They are the custodians of cool, and the names behind some of the hippest, new restaurants in the country. Meet the siblings, Ayaz and Zameer Basrai of The Busride studio

Think of the last new restaurant you dined at and were impressed with not just the food but the décor too? Chances are it would have been designed by the duo whose roster includes the Smoke House Deli, Social, The Bombay Canteen, Pizza Express, JamJar among others. We caught up with Ayaz to share with us a few things on design, and its peripherals. Excerpts from the interview…


How did you decide on the name Busride for the studio?

We've always fantasised about a mobile studio, a place that isn't really grounded in expensive real estate, and the idea of working at the back of a bus was sort of an ideal situation when we started. It helps that our surnames are Basrai, and our forefathers were pearl traders from Basra. And we have a general predilection to select a path that leads to more confusion. So The Busride worked perfectly badly for us.

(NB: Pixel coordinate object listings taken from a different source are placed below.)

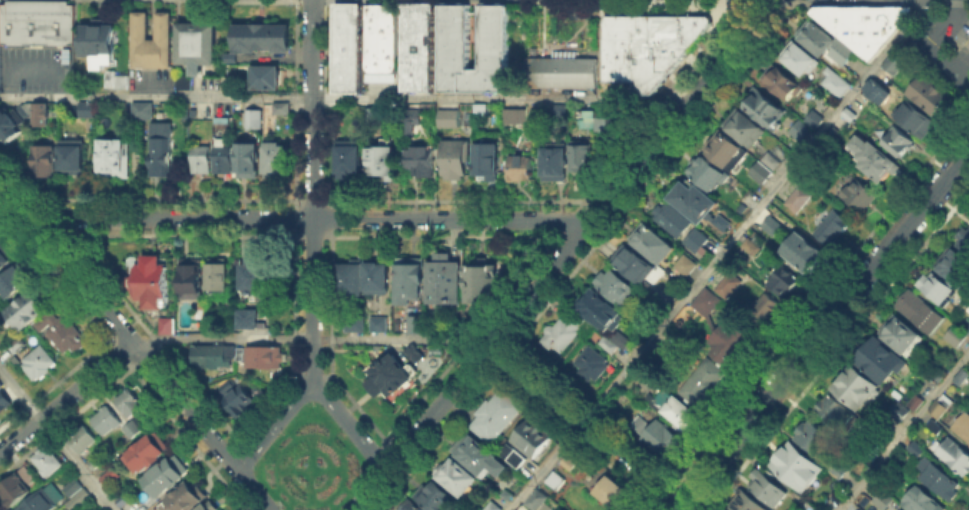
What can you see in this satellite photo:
building: (36, 22)
building: (861, 23)
building: (454, 34)
building: (380, 35)
building: (816, 37)
building: (264, 38)
building: (150, 40)
building: (102, 42)
building: (201, 43)
building: (968, 43)
building: (347, 46)
building: (418, 46)
building: (646, 46)
road: (928, 46)
building: (841, 51)
building: (799, 58)
building: (898, 62)
building: (564, 71)
building: (267, 79)
building: (185, 82)
building: (781, 82)
building: (120, 83)
building: (836, 84)
building: (875, 90)
building: (930, 96)
road: (341, 98)
building: (764, 107)
building: (557, 109)
building: (89, 110)
building: (144, 112)
building: (42, 114)
building: (185, 114)
building: (853, 115)
building: (279, 117)
building: (812, 117)
building: (374, 118)
building: (411, 119)
building: (252, 120)
building: (449, 120)
building: (915, 120)
building: (516, 122)
building: (591, 123)
building: (615, 124)
building: (12, 125)
building: (747, 129)
building: (801, 129)
building: (901, 143)
building: (162, 149)
building: (726, 152)
building: (74, 158)
building: (116, 158)
building: (768, 158)
building: (872, 158)
building: (278, 159)
building: (454, 160)
building: (226, 161)
building: (351, 161)
building: (487, 161)
building: (46, 162)
building: (203, 162)
building: (384, 162)
building: (422, 162)
building: (568, 162)
building: (249, 163)
building: (520, 168)
building: (756, 172)
building: (707, 173)
road: (311, 191)
building: (795, 197)
building: (861, 197)
building: (694, 201)
road: (310, 217)
building: (672, 222)
building: (722, 222)
building: (769, 224)
building: (830, 225)
road: (578, 235)
building: (697, 241)
building: (965, 242)
building: (654, 245)
building: (800, 250)
road: (716, 256)
building: (6, 257)
building: (687, 267)
building: (636, 268)
building: (957, 269)
building: (257, 274)
building: (219, 276)
building: (377, 278)
building: (190, 279)
building: (352, 281)
building: (14, 282)
building: (409, 282)
building: (444, 282)
building: (785, 282)
building: (154, 283)
building: (484, 283)
building: (725, 284)
building: (617, 288)
building: (937, 289)
building: (244, 300)
building: (704, 300)
building: (763, 307)
building: (26, 309)
building: (601, 310)
building: (918, 311)
building: (245, 317)
building: (46, 322)
building: (356, 324)
building: (417, 324)
road: (117, 325)
building: (167, 325)
building: (379, 325)
building: (968, 329)
road: (822, 330)
building: (903, 334)
building: (952, 336)
building: (69, 337)
road: (309, 337)
building: (560, 337)
building: (621, 340)
building: (15, 343)
building: (607, 344)
building: (734, 345)
building: (217, 358)
building: (267, 358)
building: (881, 360)
building: (41, 362)
building: (592, 364)
building: (395, 372)
building: (963, 378)
building: (701, 381)
building: (1, 384)
building: (858, 389)
road: (65, 396)
building: (3, 400)
building: (238, 401)
building: (917, 401)
building: (131, 403)
building: (938, 405)
building: (673, 407)
building: (833, 410)
building: (898, 415)
building: (498, 417)
building: (105, 421)
road: (272, 424)
road: (348, 424)
building: (933, 425)
building: (962, 425)
road: (589, 426)
building: (134, 428)
road: (905, 432)
building: (528, 437)
building: (659, 437)
building: (811, 437)
road: (56, 440)
building: (83, 440)
building: (914, 447)
building: (149, 452)
building: (510, 454)
building: (956, 457)
building: (482, 458)
building: (50, 460)
building: (565, 461)
building: (98, 463)
building: (798, 466)
building: (110, 476)
building: (167, 478)
building: (458, 478)
building: (551, 480)
building: (943, 483)
building: (17, 486)
building: (70, 486)
building: (767, 488)
road: (252, 489)
road: (368, 489)
building: (609, 490)
building: (77, 495)
building: (533, 497)
building: (439, 498)
building: (185, 499)
building: (882, 500)
building: (44, 501)
building: (924, 502)
building: (746, 503)
building: (411, 506)
building: (488, 506)
building: (206, 507)
building: (808, 508)
building: (787, 509)
building: (897, 509)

Did you always want to be a designer?

I've wanted to be various things, ranging from a park ranger to a comic book artist. I guess being an industrial designer sort of covers the range of possibilities nicely. We can still play pretend and do most things.


If not a designer, then what would you be?

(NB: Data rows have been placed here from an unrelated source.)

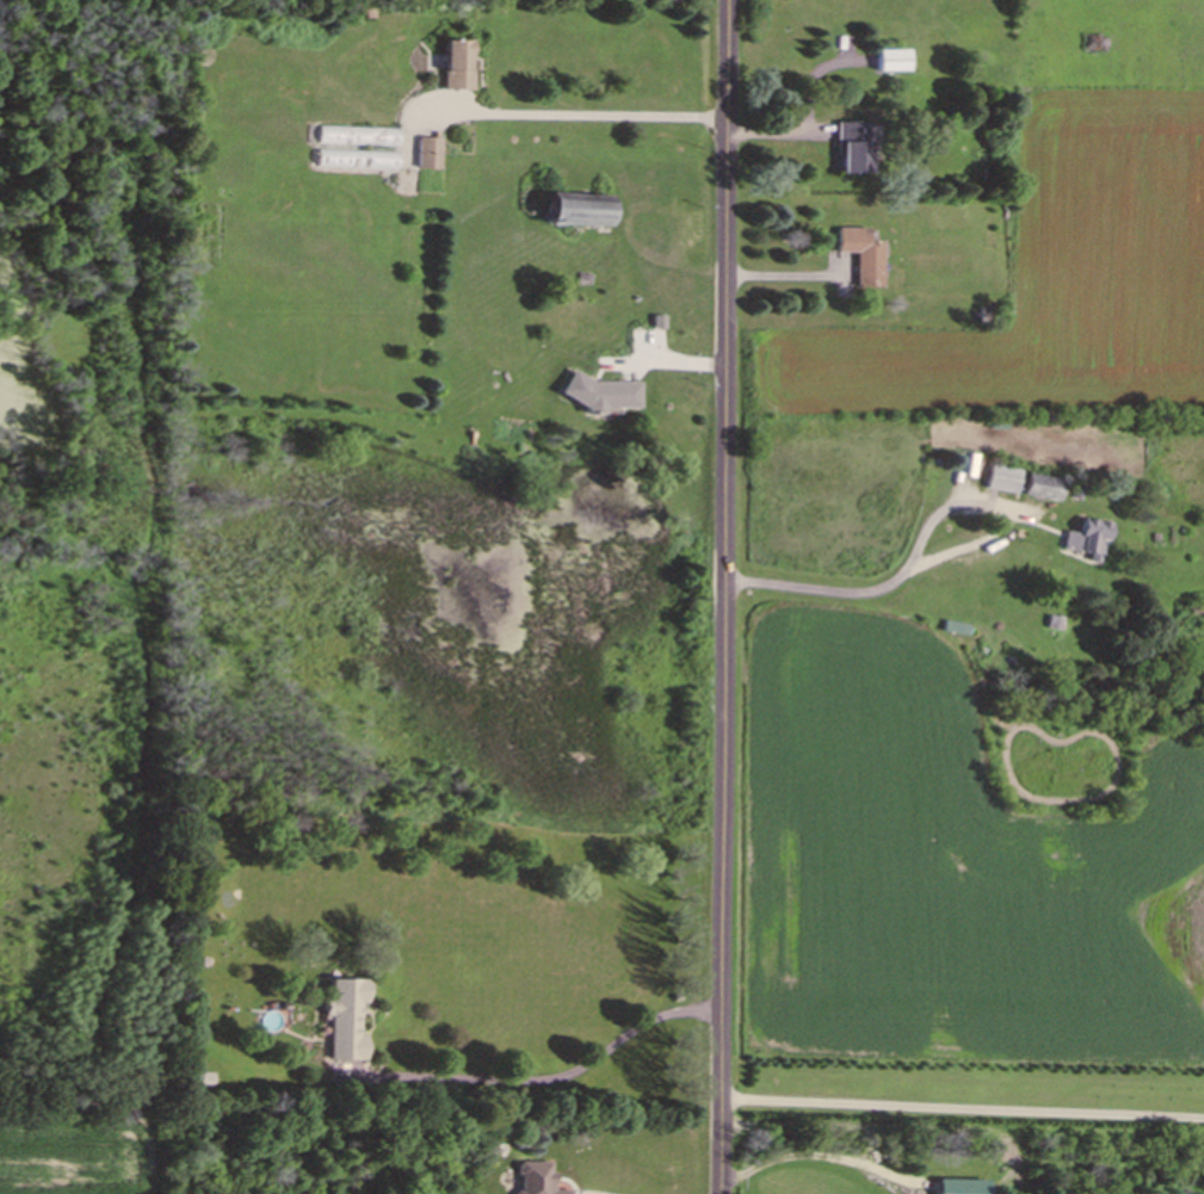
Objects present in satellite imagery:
building: (887, 62)
building: (451, 67)
road: (580, 115)
building: (354, 139)
building: (846, 150)
building: (425, 156)
building: (353, 161)
building: (570, 212)
building: (856, 258)
building: (597, 396)
building: (996, 481)
building: (1082, 541)
road: (968, 549)
park: (74, 559)
road: (895, 583)
road: (721, 597)
building: (339, 1023)
road: (547, 1077)
road: (961, 1113)
road: (864, 1129)
road: (809, 1157)
building: (527, 1180)
building: (954, 1188)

I think something to do with wildlife; maybe a park ranger, or a filmmaker of some kind.


How did you guys decide to work together?

It's always complex working with family, and we've never taken it lightly. We used to freelance together for almost a year, and the experience was magical. Every decision and discussion always led into something that neither of us could have achieved alone, and our individual areas of interest all still fit under The Busride macro umbrella, so it made a lot of sense to formalise things. It's a rare thing, and one that I'm thankful about almost every day.

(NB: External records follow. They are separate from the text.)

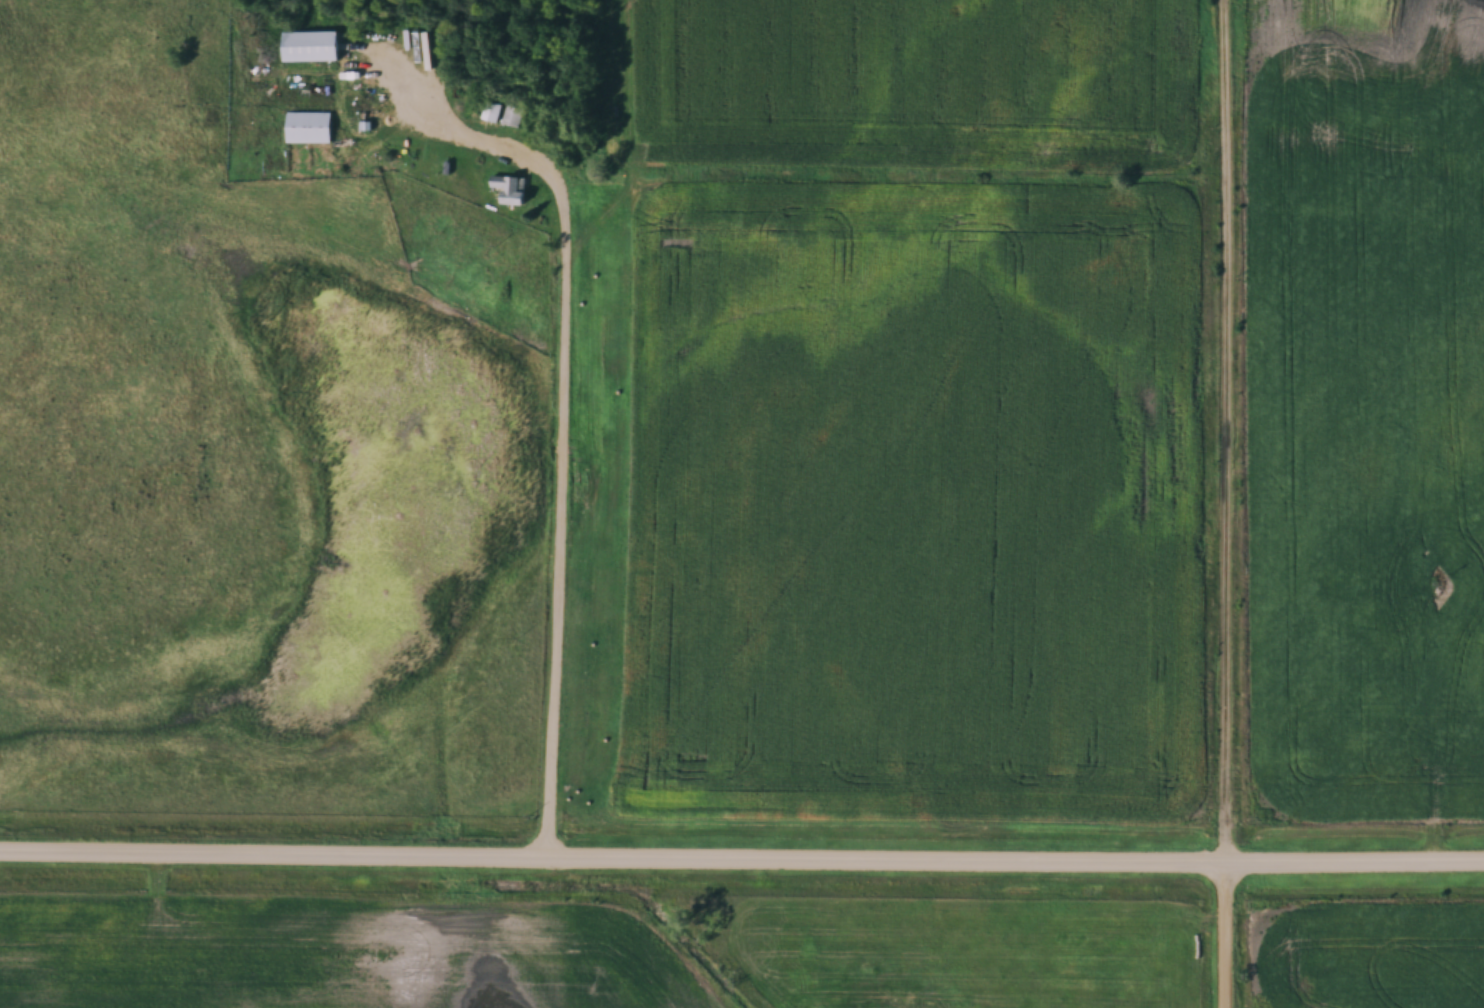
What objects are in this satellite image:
building: (311, 46)
building: (309, 127)
building: (510, 189)
road: (563, 407)
road: (1228, 504)
building: (1361, 662)
road: (741, 857)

What's a typical day at work like?

Diverse, to say the least; some of the usual plus some travel to interesting places, lots of nice conversations across a very varied range of people. I've relocated to Goa now, to set up The Busride Lab, a whole new initiative, so days now also include swimming and lots of playtime with my one and a half year old son.


Do you have a design style? If yes, what would it be?

Thankfully we don't have a particular style. Design styles are slick sounding blinkers, at least aesthetically speaking. They are a way of saying, ‘I can only look at the world through this lens’. If we had to name what we're trying do, it'd be Maximal Trippy.


Your personal style?

Dishevelled, borderline ugly.


Five things you can't live without?

5 Books.


What are you currently working on?

We're in the process of setting up The Busride Lab in Goa, which is really exciting for us right now. The Lab is intended to be a collaborative workspace with some amazing, inspiring partners and old friends, to scratch many itches we'd forgotten we ever had. We're still framing the manifesto for the Lab, in a collaborative named The Greenhouse, one of the many amazing creations of my good friend Avinash Kumar (Basic Love of Things/ Antariksha Sanchar/ Quicksand) and his partners, Chef Gresham Fernandes (Gypsy Kitchen / Doobius Dinners), and a bunch of other supremely inspiring individuals. Although we have no idea where it's going, I can already feel it's someplace good.


Your design icon?

Buckminster Fuller. A close second would be, M P Ranjan.


A childhood memory you cherish?

My dad had built me a skateboard, but being strapped for funds at the time, he had it made on site from a plank of marine plywood, and 4 metal bed castors. It made more noise than a 747 starting up, but it was something I truly loved. I hope I can be half as committed and whacked out to my son as he was to me.


A project you wish you had designed?

The Carter Road Promenade.

Le 15 Café in Colaba Mumbai designed by The Busride.
The interiors of this restobar is inspired by the Cold War and comprises of various upcycled elements.
Mirrors, candles, 3D mapping on walls with lenticular printing define the décor of MasalaBar in Bandra.
The Taj Mahal Tea House is a welcome change from the cookie-cutter coffee chains one sees in the metros.
The Grid, Microbrewery, Bar and Kitchen in Kolkata has a chic, industrial feel to it.